In chatbots we trust?
AI can also improve the customer experience. For decades, insurers have been plagued with low customer satisfaction rates. In 2015, just 1 in 3 customers (29%) reported being happy with their insurance provider, according to an Accenture survey of 23,000 consumers.
Thanks to machine learning tools applied at various points across the claims process, many insurers are now better equipped to mine insights into what their customers want and deliver an experience that matches.
When Chubb integrated machine learning into its claims processes, it began to analyze audio of all claims calls, giving managers a wealth of data about how service reps dealt with customers in high‑stress situations. “We went into AI to do fraud protection, and we came out with QA on customer interactions,” said Andrew Pelcin, Chubb’s vice president of claims data analytics, speaking at a recent recent InsuranceNexus webinar on claims automation.
Companies like Metromile are applying these insights to build chatbots that can handle calls with sensitivity in the aftermath of car accidents and other difficult, unfolding situations.
“When we think about claims handling, the priority is to focus on the customer,” said Amrish Singh, Metromile’s enterprise product head, during the webinar. “They’re at a vulnerable time in their life—they’ve suffered a loss. We ask between 50 and 100 questions in a claims call, but we ask them in such a way that the customer isn’t spending more than 5 to 10 minutes.”
Increasingly, chatbots such as Geico’s Kate and Allstate’s ABIE are fielding claims calls in place of human reps. In 2017, insurance companies invested $124 million in chatbot technology, more than any other industry, according to a recent Tata Consultancy Services study.

++++++++

* EXERCISES TO COMPLETE *
A. Reproduce the insurance chatbot passage from "In chatbots we" up to and including "experience that matches.".
B. Answer these questions from the insurance chatbot passage:
(i) What share of customers reported being happy with their insurance provider in 2015?
(ii) How many questions does Metromile ask in a claims call?
(iii) How much did insurance companies invest in chatbot technology in 2017?

++++++++

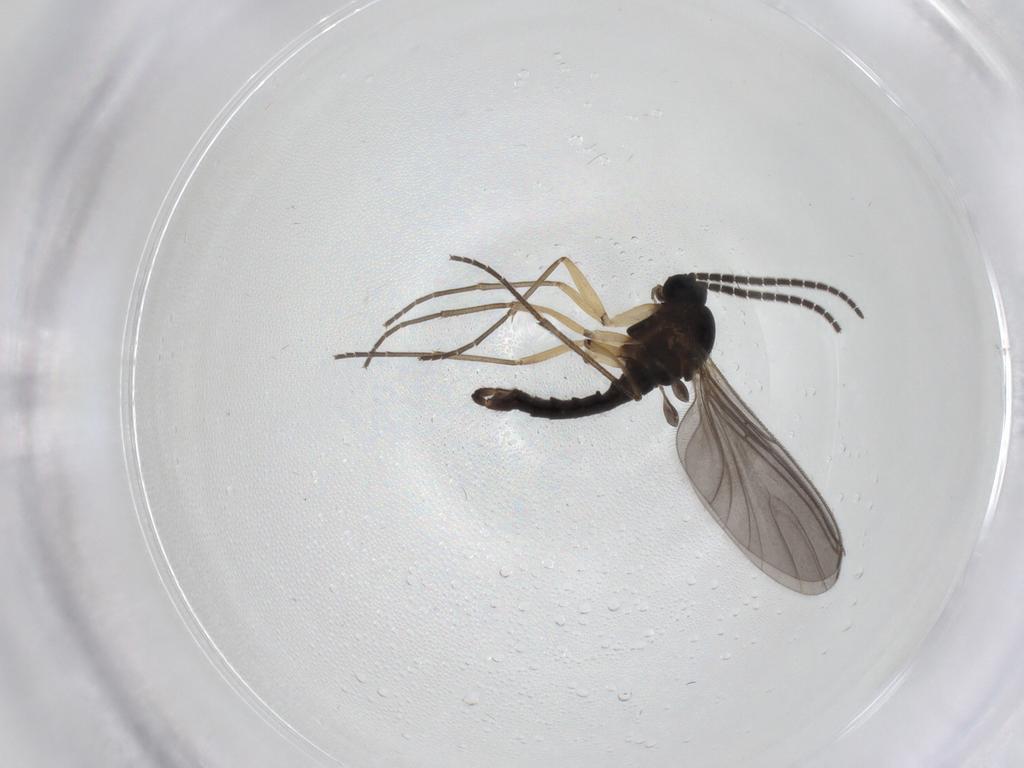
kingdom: Animalia
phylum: Arthropoda
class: Insecta
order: Diptera
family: Sciaridae
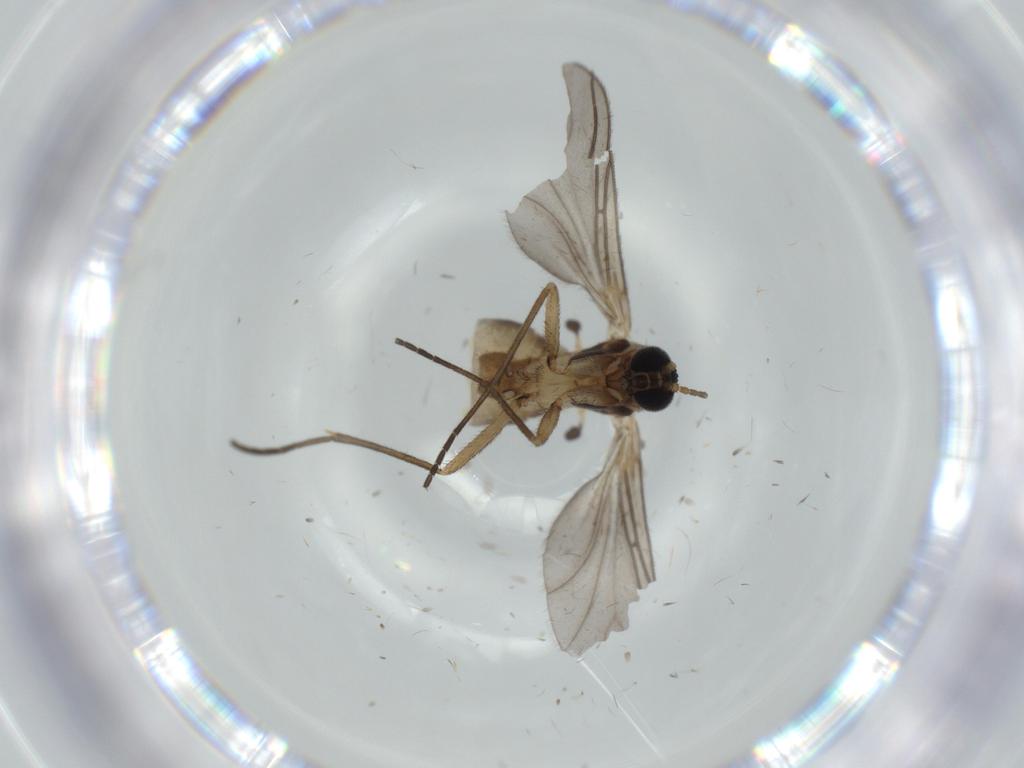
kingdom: Animalia
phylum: Arthropoda
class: Insecta
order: Diptera
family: Sciaridae
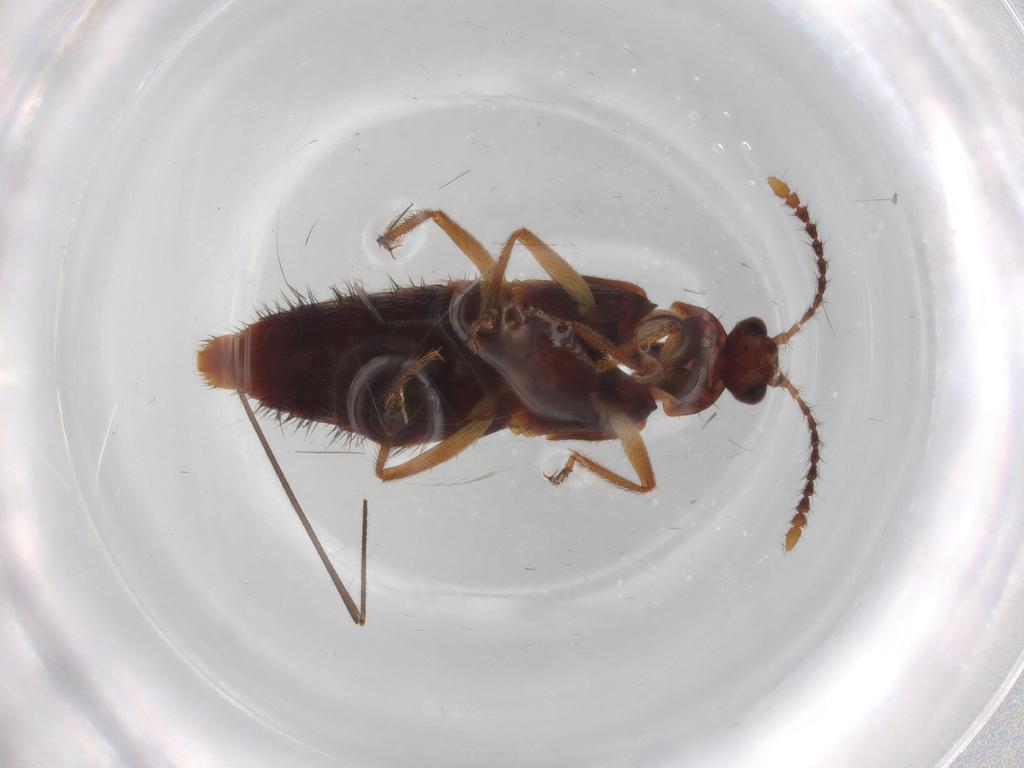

++++++++

* ANSWERS IN ORDER *
A.
In chatbots we trust?
AI can also improve the customer experience. For decades, insurers have been plagued with low customer satisfaction rates. In 2015, just 1 in 3 customers (29%) reported being happy with their insurance provider, according to an Accenture survey of 23,000 consumers.
Thanks to machine learning tools applied at various points across the claims process, many insurers are now better equipped to mine insights into what their customers want and deliver an experience that matches.

B.
(i) 1 in 3 customers (29%)
(ii) Between 50 and 100
(iii) $124 million